A self-supervised learning approach using Tensorflow to fill a missing word in a sentence

In [None]:
import tensorflow as tf
import numpy as np


Define a list of sentences

In [None]:

sentences = ["I like to eat pizza", 
             "She enjoys reading books",
             "He plays basketball on weekends",
             "We went to the beach last summer"]

Define a tokenizer

In [None]:

tokenizer = tf.keras.preprocessing.text.Tokenizer()
tokenizer.fit_on_texts(sentences)

Convert the sentences to sequences of tokens

In [None]:

sequences = tokenizer.texts_to_sequences(sentences)

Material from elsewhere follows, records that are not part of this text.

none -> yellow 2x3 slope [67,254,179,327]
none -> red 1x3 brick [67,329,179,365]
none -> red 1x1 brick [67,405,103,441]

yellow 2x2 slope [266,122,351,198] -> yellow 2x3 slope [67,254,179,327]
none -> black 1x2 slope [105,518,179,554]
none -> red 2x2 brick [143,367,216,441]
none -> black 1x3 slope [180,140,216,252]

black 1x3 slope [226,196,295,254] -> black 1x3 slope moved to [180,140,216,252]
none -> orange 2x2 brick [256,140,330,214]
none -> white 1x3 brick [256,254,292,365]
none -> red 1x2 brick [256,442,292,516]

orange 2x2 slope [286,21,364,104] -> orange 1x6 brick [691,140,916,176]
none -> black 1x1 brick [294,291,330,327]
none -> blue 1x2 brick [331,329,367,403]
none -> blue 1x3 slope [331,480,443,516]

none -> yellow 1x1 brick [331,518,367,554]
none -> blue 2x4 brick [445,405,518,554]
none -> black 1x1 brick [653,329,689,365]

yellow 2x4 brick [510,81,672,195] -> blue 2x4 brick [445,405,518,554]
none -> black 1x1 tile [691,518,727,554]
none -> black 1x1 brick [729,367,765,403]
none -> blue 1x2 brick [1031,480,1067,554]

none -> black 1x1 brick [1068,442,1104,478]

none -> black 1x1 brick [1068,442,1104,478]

Pad the sequences to a fixed length

In [None]:

max_length = max(len(seq) for seq in sequences)
padded_sequences = tf.keras.preprocessing.sequence.pad_sequences(sequences, maxlen=max_length, padding='post')

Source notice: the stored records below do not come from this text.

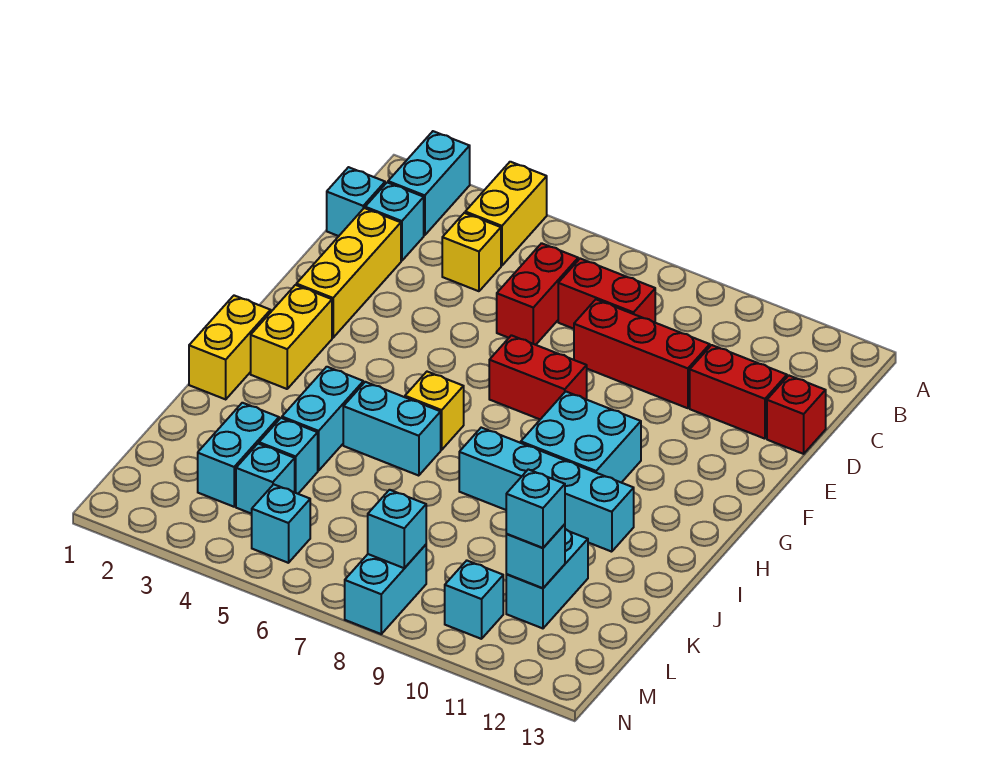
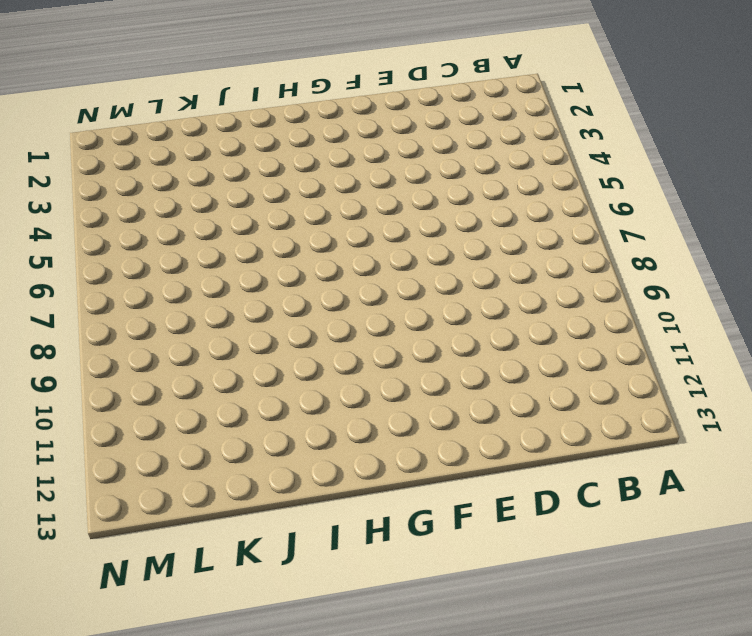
none -> cyan 1x2 brick [388,131,470,235]
none -> yellow 1x2 brick [465,162,547,266]
none -> cyan 1x1 brick [327,167,385,236]

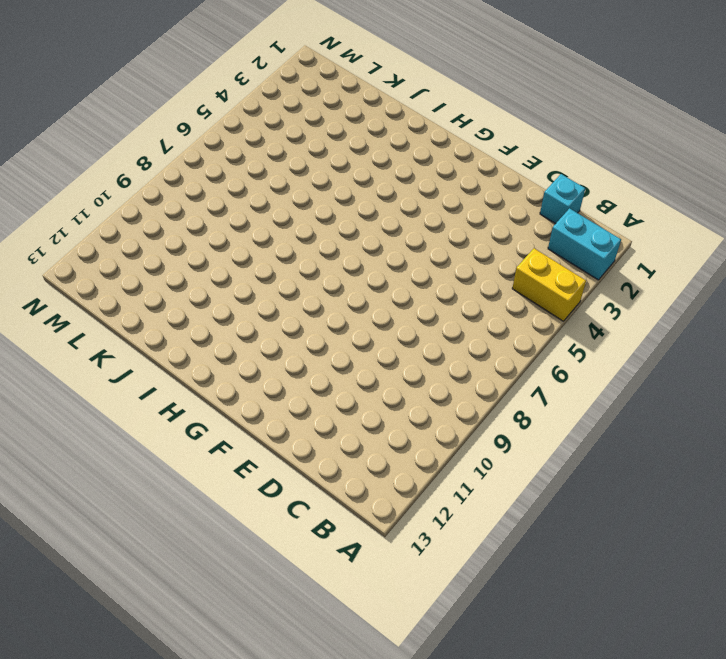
none -> cyan 1x1 brick [365,183,424,261]
none -> yellow 1x1 brick [442,213,501,291]
none -> red 1x2 brick [497,243,578,345]

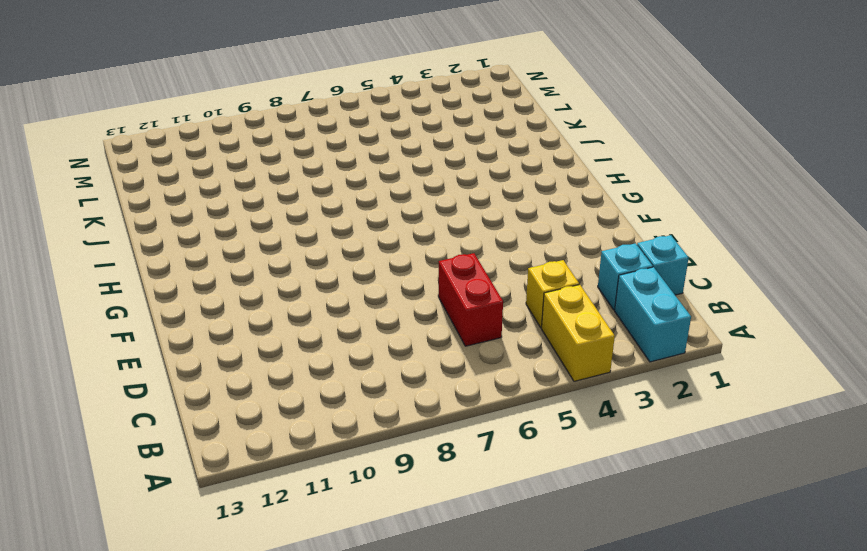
none -> red 1x2 brick [558,259,655,329]
none -> yellow 1x3 brick [296,208,401,338]
none -> red 1x3 brick [574,300,710,408]

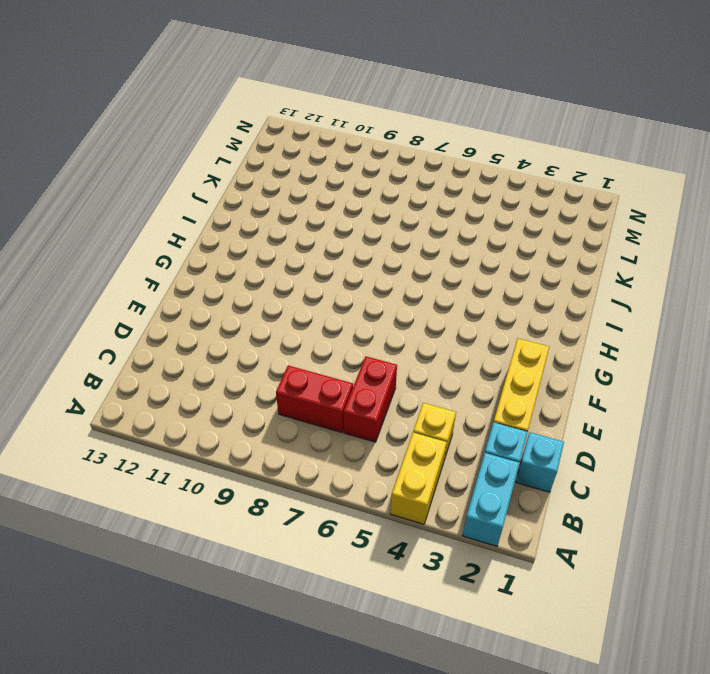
none -> red 1x3 brick [574,300,710,408]
none -> red 1x2 brick [690,345,787,439]
none -> red 1x1 brick [767,376,826,454]

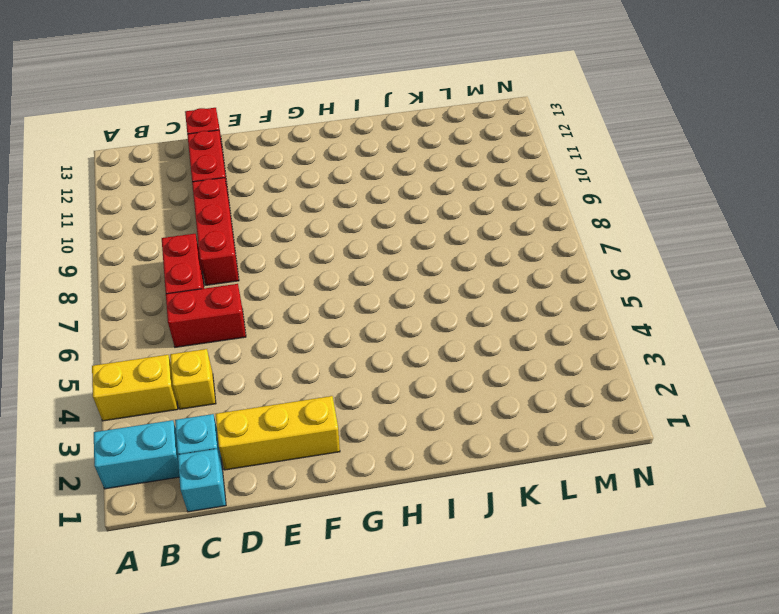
none -> red 1x2 brick [489,335,587,419]
none -> yellow 1x2 brick [251,285,332,389]
none -> cyan 2x2 brick [521,391,641,483]

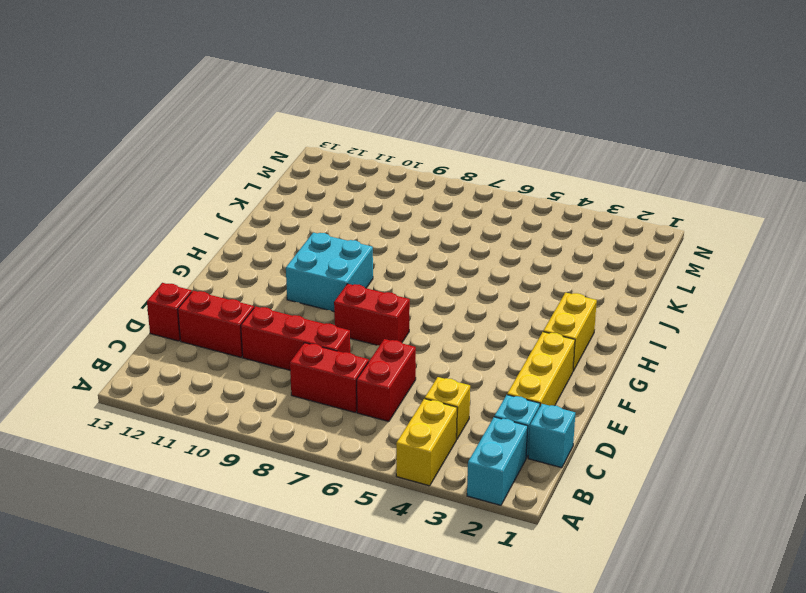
none -> yellow 1x2 brick [189,296,271,399]
none -> yellow 1x1 brick [405,372,464,450]
none -> cyan 1x2 brick [282,367,363,471]

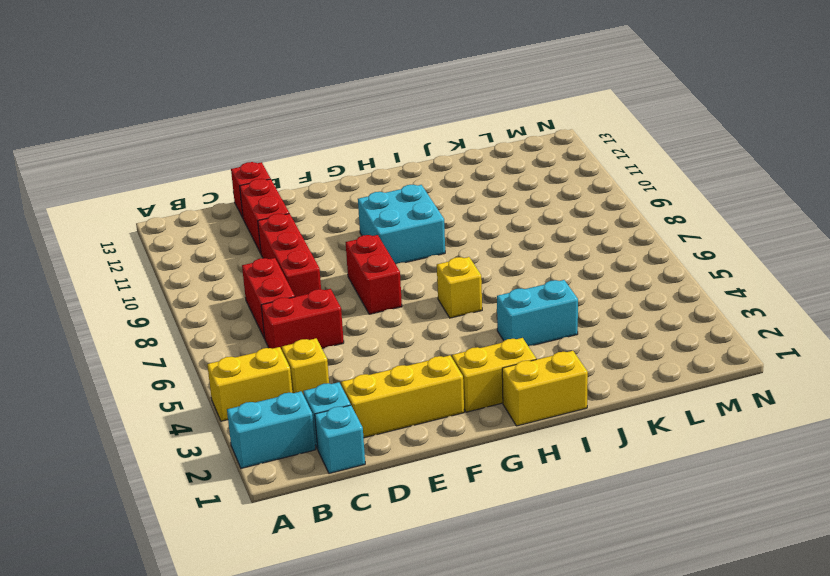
none -> cyan 1x2 brick [343,382,441,476]
none -> cyan 1x4 brick [459,428,634,552]
none -> cyan 1x2 brick [198,403,279,507]

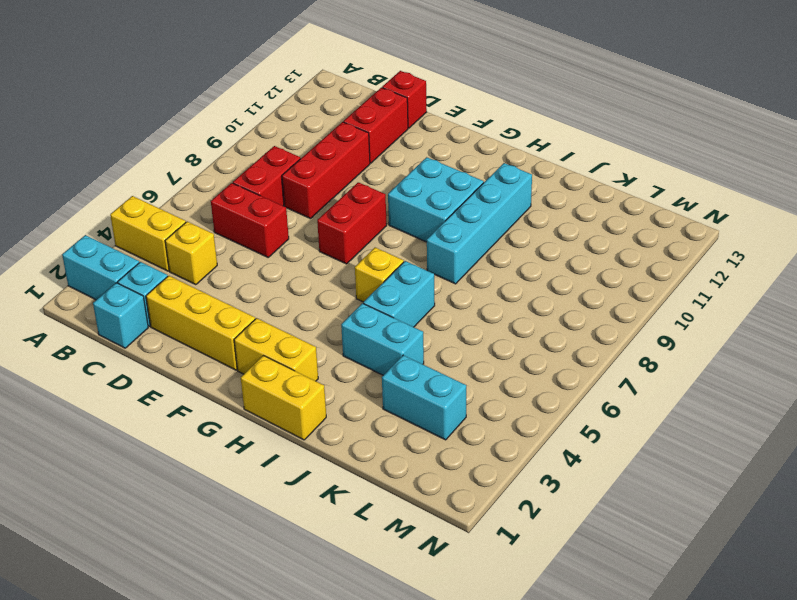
none -> cyan 1x1 brick [259,418,318,494]
none -> cyan 1x2 brick [506,529,588,628]
none -> cyan 1x1 brick [236,444,295,514]

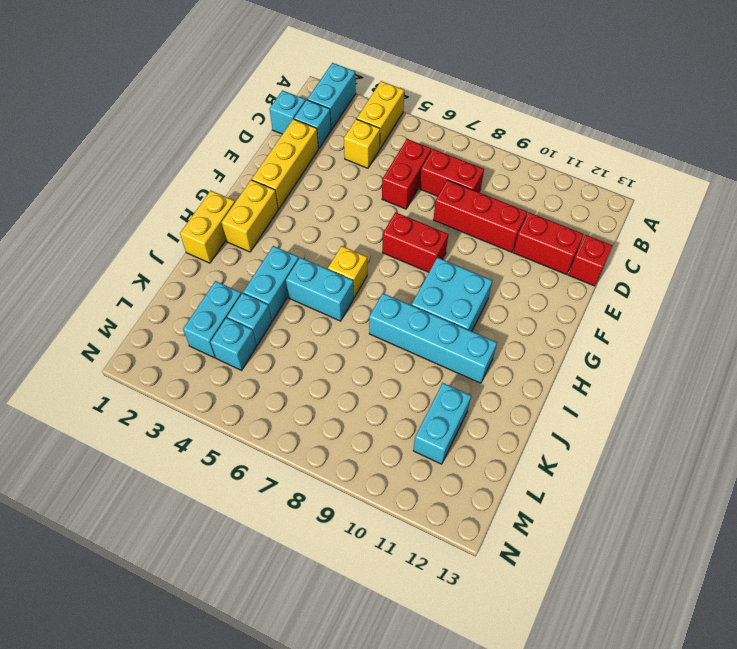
none -> cyan 1x1 brick [252,484,310,563]
none -> cyan 1x2 brick [345,545,426,634]
none -> cyan 1x1 brick [445,561,503,639]

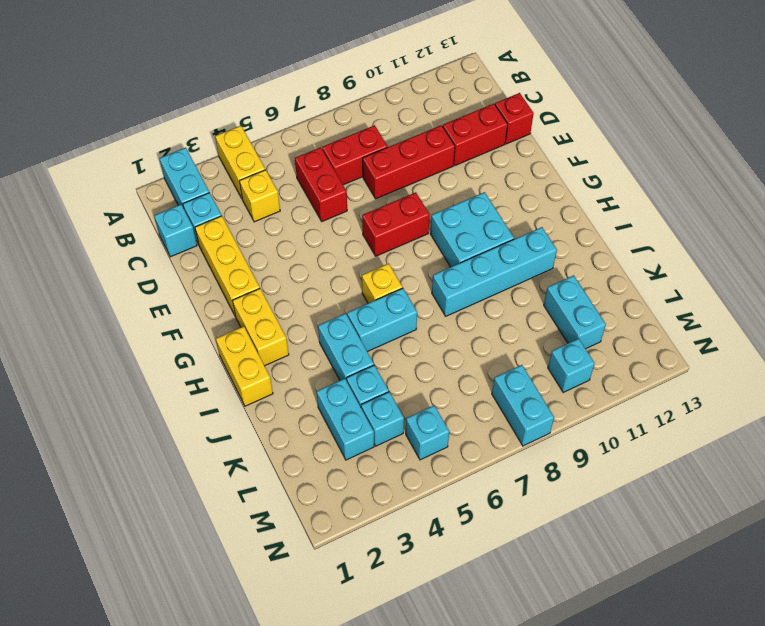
none -> cyan 1x1 brick [506,524,565,588]
none -> cyan 1x1 brick [368,490,426,568]
none -> cyan 1x1 brick [506,469,565,548]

Define the model for self-supervised learning

In [None]:

inputs = tf.keras.layers.Input(shape=(max_length,), dtype=tf.int32)
embedding = tf.keras.layers.Embedding(len(tokenizer.word_index)+1, 128)(inputs)
context = tf.keras.layers.LSTM(128)(embedding)
hidden = tf.keras.layers.Dense(128, activation='relu')(context)
output = tf.keras.layers.Dense(len(tokenizer.word_index)+1, activation='softmax')(hidden)
model = tf.keras.models.Model(inputs=inputs, outputs=output)

Define a masked categorical crossentropy loss function

In [None]:

def masked_categorical_crossentropy(y_true, y_pred):
    mask = tf.not_equal(y_true, 0)
    mask = tf.cast(mask, tf.float32)
    loss = tf.keras.losses.sparse_categorical_crossentropy(y_true, y_pred)
    loss *= mask
    return tf.reduce_sum(loss) / tf.reduce_sum(mask)

Compile the model

In [None]:

model.compile(optimizer='adam', loss=masked_categorical_crossentropy)

Define a dataset for self-supervised learning

In [None]:

dataset = tf.data.Dataset.from_tensor_slices(padded_sequences)
dataset = dataset.shuffle(1000).batch(32)

Train the model for self-supervised learning

In [None]:

model.fit(dataset, epochs=10)

Generate a new sentence with a missing word

In [None]:

sentence = "I like to ____ pizza"
sequence = tokenizer.texts_to_sequences([sentence])[0]
input_sequence = np.zeros((1, max_length), dtype=np.int32)
input_sequence[0, :len(sequence)] = sequence

Predict the missing word

In [None]:

preds = model.predict(input_sequence)
pred_idx = np.argmax(preds[0, :len(sequence)])

Convert the predicted index to a word

In [None]:

word = tokenizer.index_word[pred_idx]

Print the predicted word

In [None]:

print("Predicted word:", word)